Huzur-i Enver daha sonra, Filistinli mazlum Müslümanlar için tekrardan duaya çağırarak şöyle dedi: Filistinliler için dua etmeye devam edin. Allah-u Teala onları bu zulümden kurtarsın. Deniyor ki, hayati ihtiyaç yardımları ulaştırılabilsin diye şimdi birkaç günlüğüne savaşa ara verildi. Peki sonra ne olacak? Yardım ulaşınca öldürmeye devam mı edecekler? Öyle anlaşılıyor ki İsrail hükümetinin niyeti tehlikelidir. Büyük güçler görünürde acılarını paylaştıklarını ifade ediyorlar fakat insaflı davranmak istemiyorlar. O ülkelerdeki aklı başında kimseler de artık diyorlar ki bu savaş sadece o topraklarla sınırlı kalmayacak, bu ülkelere de ulaşacaktır. Müslüman hükümetler artık birazcık ses yükseltmeye başladılar. Suudi Kral da dedi ki Müslümanların tek ses olmaları gerekir. Müslümanların tek ses olmaları lazım, bunun için ortak çaba sarfetmek gerekir.

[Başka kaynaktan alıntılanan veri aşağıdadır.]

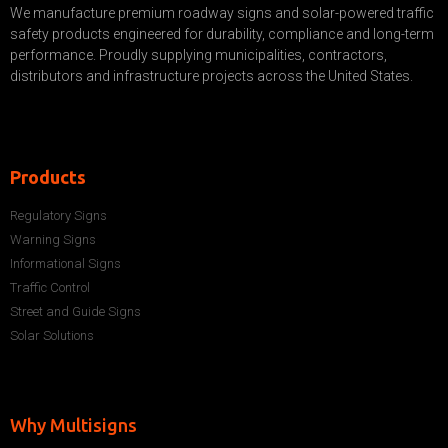
We manufacture premium roadway signs and solar-powered traffic
safety products engineered for durability, compliance and long-term
performance. Proudly supplying municipalities, contractors,
distributors and infrastructure projects across the United States.
Products
Regulatory Signs
Warning Signs
Informational Signs
Traffic Control
Street and Guide Signs
Solar Solutions
Why Multisigns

Eğer bu hissiyat uyandıysa Allah-u Teala onları bunu fiiliyata dökmeye de muvaffak kılsın. Amin
Hutbenin son kısmında Huzur-i Enver aşağıdaki merhumlardan hayırla bahsetti ve gaip cenaze namazlarını kıldıracağını bildirdi.
1- Sayın Mürebbi Abdusselam Arif Bey. Merhum geçen günlerde 54 yaşında vefat etti. İnna lillahi ve inna ileyhi raciun.
2- Kanada’dan sayın Muhammed Kasım Han Bey. Kendisi eski Naip Nazır Beytü’l Mal Harç idi. 82 yaşında vefat etti. İnna lillahi ve inna ileyhi raciun.
3- Sayın Abdulkerim Kuddusi Bey. Kendisi Cemaatin tanınmış şairlerinden idi. Geçen günlerde Amerika’da vefat etti. İnna lillahi ve inna ileyhi raciun.
4- Miya Refik Ahmed Gondol Bey. Kendisi geçen günlerde 81 yaşında vefat etti. İnna lillahi ve inna ileyhi raciun.
5- Amerika’dan sayın Nesime Laik Hanım. Kendisi Modil Tavn Lahor’un şehitlerinden Seyyid Laik Ahmed Bey’in hanımıydı. Geçen günlerde vefat etti. İnna lillahi ve inna ileyhi raciun.
Huzur-i Enver, bütün merhumların mağfireti ve derecelerinin yükselmesi için dua etti.